Records for this exercise: Begin

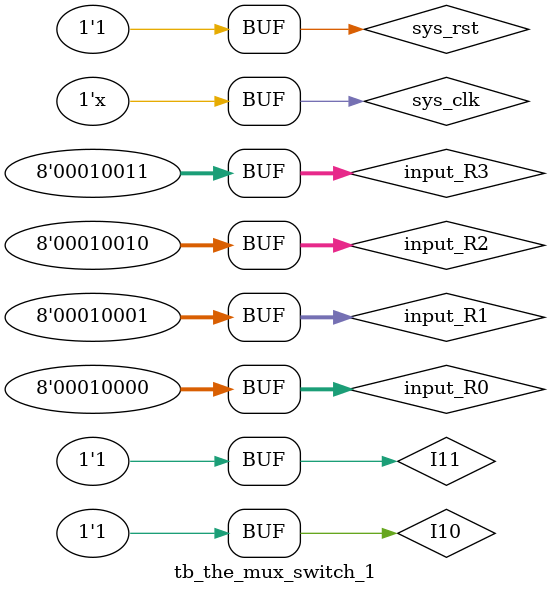
<source format=v>

`timescale 1ns/1ns
module tb_the_mux_switch_1;
reg       sys_clk;
reg       sys_rst;
reg       I11;
reg       I10;
reg  [7:0] input_R0;
reg [7:0] input_R1;
reg [7:0] input_R2;
reg [7:0] input_R3;
wire [7:0] output_x;
// outports wire


the_mux_switch_1 u_the_mux_switch_1(
	.sys_clk  	( sys_clk   ),
	.sys_rst  	( sys_rst   ),
	.I11      	( I11       ),
	.I10      	( I10       ),
	.input_R0 	( input_R0  ),
	.input_R1 	( input_R1  ),
	.input_R2 	( input_R2  ),
	.input_R3 	( input_R3  ),
	.output_x 	( output_x  )
);

initial begin
    sys_rst<=1'd0;
    sys_clk<=1'd0;
    input_R0<=8'b0001_0000;
    input_R1<=8'b0001_0001;
    input_R2<=8'b0001_0010;
    input_R3<=8'b0001_0011;
    I10<=1'd0;
    I11<=1'd0;
    #10
    sys_rst<=1'd1;
    #100
     I10<=1'd1;
    I11<=1'd0;
    #100
    I10<=1'd0;
    I11<=1'd1;

    #100
    I10<=1'd1;
    I11<=1'd1;

  
end
always #10 begin
    sys_clk<=~sys_clk;
end
endmodule
</source>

Records for this exercise: End

# [What is required]
Would you please copy the listing exactly, omitting every picture?

# [Answer for the task]
<source format=v>

`timescale 1ns/1ns
module tb_the_mux_switch_1;
reg       sys_clk;
reg       sys_rst;
reg       I11;
reg       I10;
reg  [7:0] input_R0;
reg [7:0] input_R1;
reg [7:0] input_R2;
reg [7:0] input_R3;
wire [7:0] output_x;
// outports wire


the_mux_switch_1 u_the_mux_switch_1(
	.sys_clk  	( sys_clk   ),
	.sys_rst  	( sys_rst   ),
	.I11      	( I11       ),
	.I10      	( I10       ),
	.input_R0 	( input_R0  ),
	.input_R1 	( input_R1  ),
	.input_R2 	( input_R2  ),
	.input_R3 	( input_R3  ),
	.output_x 	( output_x  )
);

initial begin
    sys_rst<=1'd0;
    sys_clk<=1'd0;
    input_R0<=8'b0001_0000;
    input_R1<=8'b0001_0001;
    input_R2<=8'b0001_0010;
    input_R3<=8'b0001_0011;
    I10<=1'd0;
    I11<=1'd0;
    #10
    sys_rst<=1'd1;
    #100
     I10<=1'd1;
    I11<=1'd0;
    #100
    I10<=1'd0;
    I11<=1'd1;

    #100
    I10<=1'd1;
    I11<=1'd1;

  
end
always #10 begin
    sys_clk<=~sys_clk;
end
endmodule
</source>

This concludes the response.